Mein Vater hat die Talaue gestaltet und die Erleninsel erfunden und die Begrünung und die Fußgängerzone durchgesetzt. Das waren alles Familienthemen. Wir wussten, was der Vater will, und wir wussten, dass er das durch den Gemeinderat kriegen muss. Und wir kannten die Gespräche, an welche Partei er gehen muss, damit es klappt. Und wir kannten die Gespräche, dass er an die falsche Partei gegangen ist und es deswegen nicht geklappt hat. Das waren bei uns Aufregerthemen. Dass Waiblingen heute so aussieht, wie es aussieht, das hat brutal viel mit meinem Papa zu tun. Es ist ein tolles Gefühl, wann immer ich über die Erleninsel laufe. Das ist schon meine Stadt, und es macht dann besonders Spaß, in dieser Stadt das neue Programm zu präsentieren.

Welche Botschaft hat „Ein Tritt frei“?

Ich sehe mich zu mindestens 70, wenn nicht 80 Prozent als Unterhalter. Und die anderen 20 Prozent sage ich: Wenn ich schon die Chance habe, ein Publikum zu haben, dann möchte ich gerne auch ein bisschen meinungsbildend unterwegs sein und bestimmte Tendenzen unterstützen.

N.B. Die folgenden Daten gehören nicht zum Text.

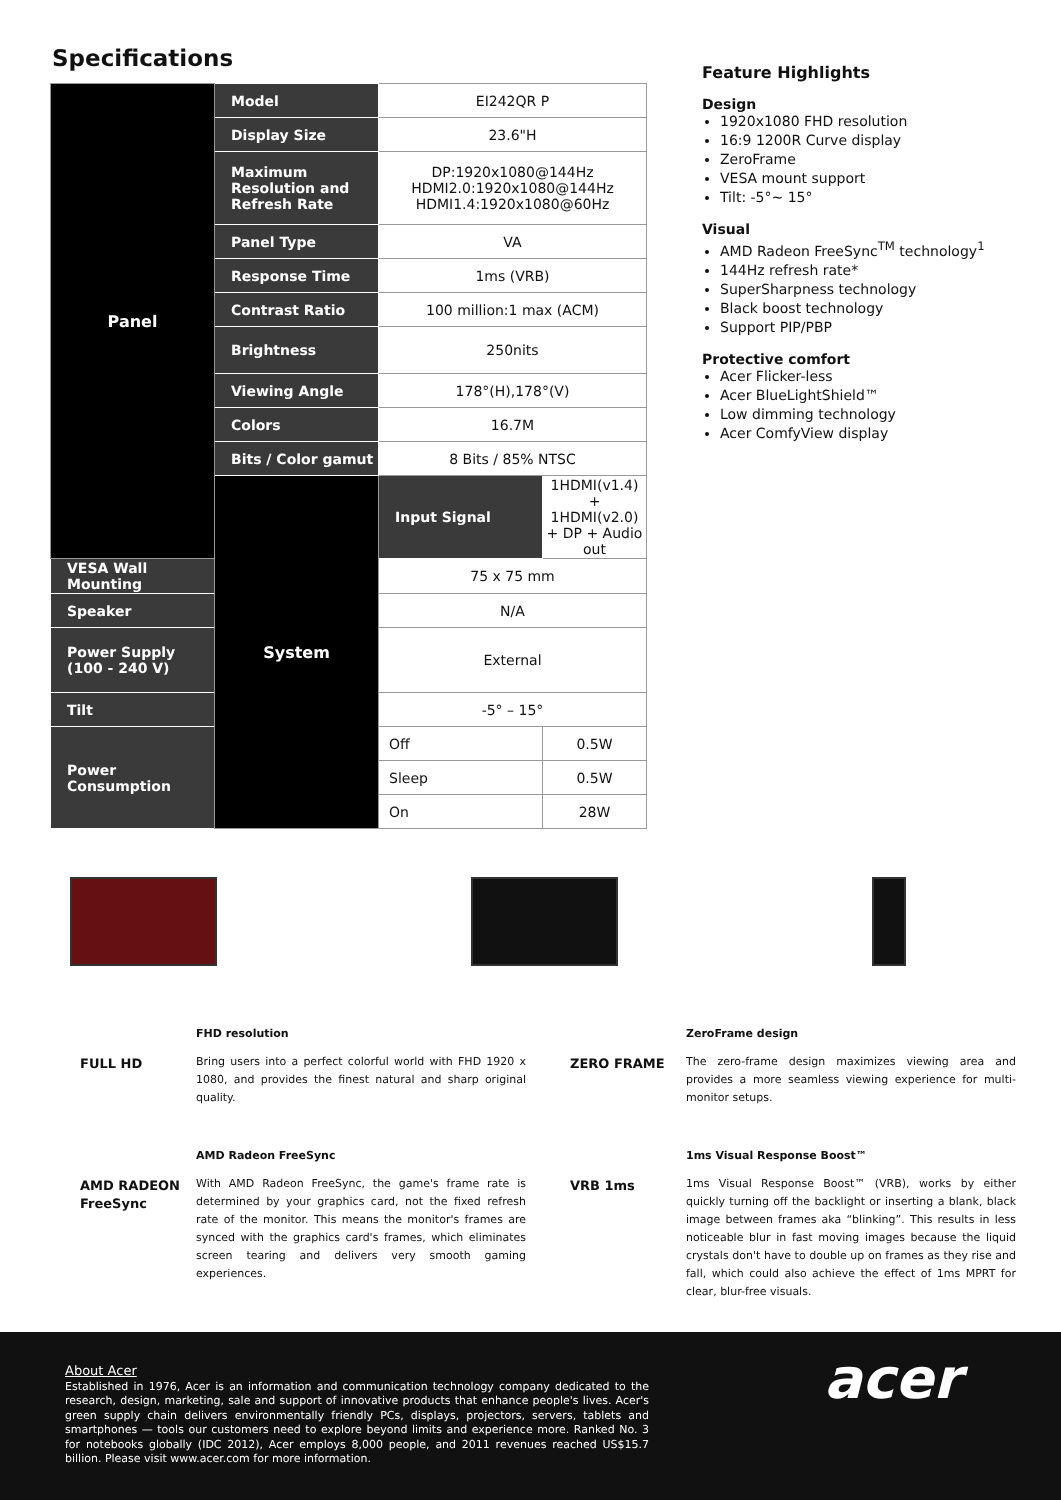Specifications
| Panel | Model | EI242QR P | |
| | Display Size | 23.6"H | |
| | Maximum Resolution and Refresh Rate | DP:1920x1080@144Hz HDMI2.0:1920x1080@144Hz HDMI1.4:1920x1080@60Hz | |
| | Panel Type | VA | |
| | Response Time | 1ms (VRB) | |
| | Contrast Ratio | 100 million:1 max (ACM) | |
| | Brightness | 250nits | |
| | Viewing Angle | 178°(H),178°(V) | |
| | Colors | 16.7M | |
| | Bits / Color gamut | 8 Bits / 85% NTSC | |
| | System | Input Signal | 1HDMI(v1.4) + 1HDMI(v2.0) + DP + Audio out |
| VESA Wall Mounting | | 75 x 75 mm | |
| Speaker | | N/A | |
| Power Supply (100 - 240 V) | | External | |
| Tilt | | -5° – 15° | |
| Power Consumption | | Off | 0.5W |
| | | Sleep | 0.5W |
| | | On | 28W |
Feature Highlights
Design
1920x1080 FHD resolution
16:9 1200R Curve display
ZeroFrame
VESA mount support
Tilt: -5°~ 15°
Visual
AMD Radeon FreeSync<sup>TM</sup> technology<sup>1</sup>
144Hz refresh rate*
SuperSharpness technology
Black boost technology
Support PIP/PBP
Protective comfort
Acer Flicker-less
Acer BlueLightShield™
Low dimming technology
Acer ComfyView display
FULL HD
FHD resolution
Bring users into a perfect colorful world with FHD 1920 x 1080, and provides the finest natural and sharp original quality.
ZERO FRAME
ZeroFrame design
The zero-frame design maximizes viewing area and provides a more seamless viewing experience for multi-monitor setups.
AMD RADEON FreeSync
AMD Radeon FreeSync
With AMD Radeon FreeSync, the game's frame rate is determined by your graphics card, not the fixed refresh rate of the monitor. This means the monitor's frames are synced with the graphics card's frames, which eliminates screen tearing and delivers very smooth gaming experiences.
VRB 1ms
1ms Visual Response Boost™
1ms Visual Response Boost™ (VRB), works by either quickly turning off the backlight or inserting a blank, black image between frames aka “blinking”. This results in less noticeable blur in fast moving images because the liquid crystals don't have to double up on frames as they rise and fall, which could also achieve the effect of 1ms MPRT for clear, blur-free visuals.
About Acer
Established in 1976, Acer is an information and communication technology company dedicated to the research, design, marketing, sale and support of innovative products that enhance people's lives. Acer's green supply chain delivers environmentally friendly PCs, displays, projectors, servers, tablets and smartphones — tools our customers need to explore beyond limits and experience more. Ranked No. 3 for notebooks globally (IDC 2012), Acer employs 8,000 people, and 2011 revenues reached US$15.7 billion. Please visit www.acer.com for more information.
acer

Also Sachen, bei denen wir uns einig sind: Wir sollten das Klima schützen – ja, wie machen wir das denn? Wir sollten aber trotzdem unseren Lebensmut nicht verlieren – wie kriegen wir das hin? Das sind die Impulse, die ich setzen möchte. Es hilft ja alles nichts, Menschen zu ermahnen oder mit einem Parteiprogramm herumzuwedeln oder mit moralischen Ansätzen zu kommen. Wir müssen begreifen, dass wir alle zusammen Probleme haben und dass wir die zusammen eigentlich lösen könnten, wir müssen sie nur anpacken.

Zur Person

Biografie
 Christoph Sonntag, Jahrgang 1962, ist in Waiblingen aufgewachsen. Er hat Landschaftsplanung studiert, nebenbei als Journalist gearbeitet und sich dann fürs Kabarett entschieden. Mit seinem ersten Solo-Programm trat er 1989 auf.

Auftritt
 Am Samstag, 20. Mai, tritt Christoph Sonntag im Bürgerzentrum Waiblingen auf. Los geht es um 20 Uhr, die Karten kosten knapp 40 Euro.